### REQUIRED WORK
For this exercise, copy all the data exactly and include none of the pictures.

-- DATA PROVIDED follows --

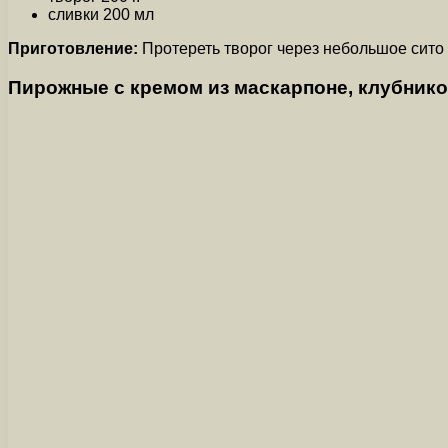
сливки 200 мл
Приготовление:
Протереть творог через небольшое сито д
Пирожные с кремом из маскарпоне, клубнико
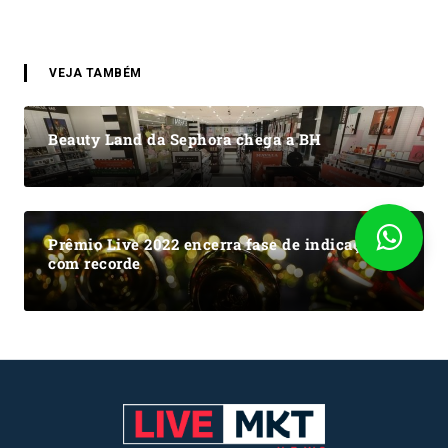
VEJA TAMBÉM
Beauty Land da Sephora chega a BH
Prêmio Live 2022 encerra fase de indicações
com recorde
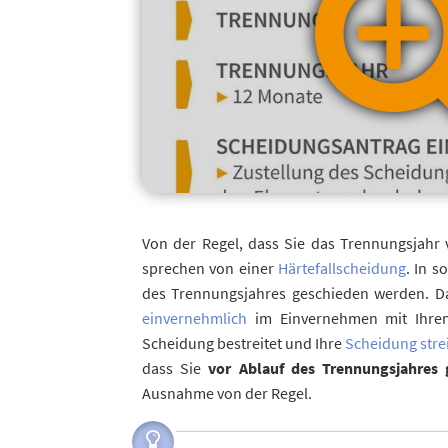
Von der Regel, dass Sie das Trennungsjahr
sprechen von einer
Härtefallscheidung
. In s
des Trennungsjahres geschieden werden. Da
einvernehmlich
im Einvernehmen mit Ihrem
Scheidung bestreitet und Ihre
Scheidung strei
dass Sie
vor Ablauf des Trennungsjahres
Ausnahme von der Regel.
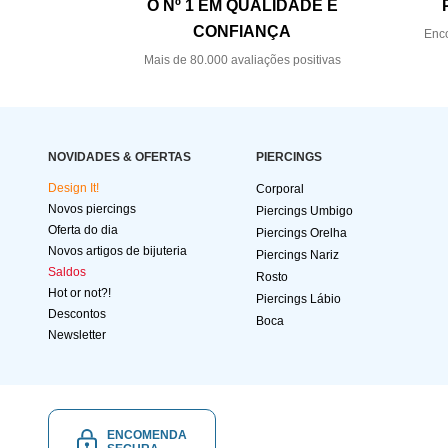
O Nº 1 EM QUALIDADE E
CONFIANÇA
Enco
Mais de 80.000 avaliações positivas
NOVIDADES & OFERTAS
PIERCINGS
Design It!
Corporal
Novos piercings
Piercings Umbigo
Oferta do dia
Piercings Orelha
Novos artigos de bijuteria
Piercings Nariz
Saldos
Rosto
Hot or not?!
Piercings Lábio
Descontos
Boca
Newsletter
ENCOMENDA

-- DATA PROVIDED concluded --

### RESULT OF THIS EXERCISE
сливки 200 мл
Приготовление:
Протереть творог через небольшое сито д
Пирожные с кремом из маскарпоне, клубнико
VEJA TAMBÉM
Beauty Land da Sephora chega a BH
Prêmio Live 2022 encerra fase de indicações
com recorde
Von der Regel, dass Sie das Trennungsjahr
sprechen von einer
Härtefallscheidung
. In s
des Trennungsjahres geschieden werden. Da
einvernehmlich
im Einvernehmen mit Ihrem
Scheidung bestreitet und Ihre
Scheidung strei
dass Sie
vor Ablauf des Trennungsjahres
Ausnahme von der Regel.
O Nº 1 EM QUALIDADE E
CONFIANÇA
Enco
Mais de 80.000 avaliações positivas
NOVIDADES & OFERTAS
PIERCINGS
Design It!
Corporal
Novos piercings
Piercings Umbigo
Oferta do dia
Piercings Orelha
Novos artigos de bijuteria
Piercings Nariz
Saldos
Rosto
Hot or not?!
Piercings Lábio
Descontos
Boca
Newsletter
ENCOMENDA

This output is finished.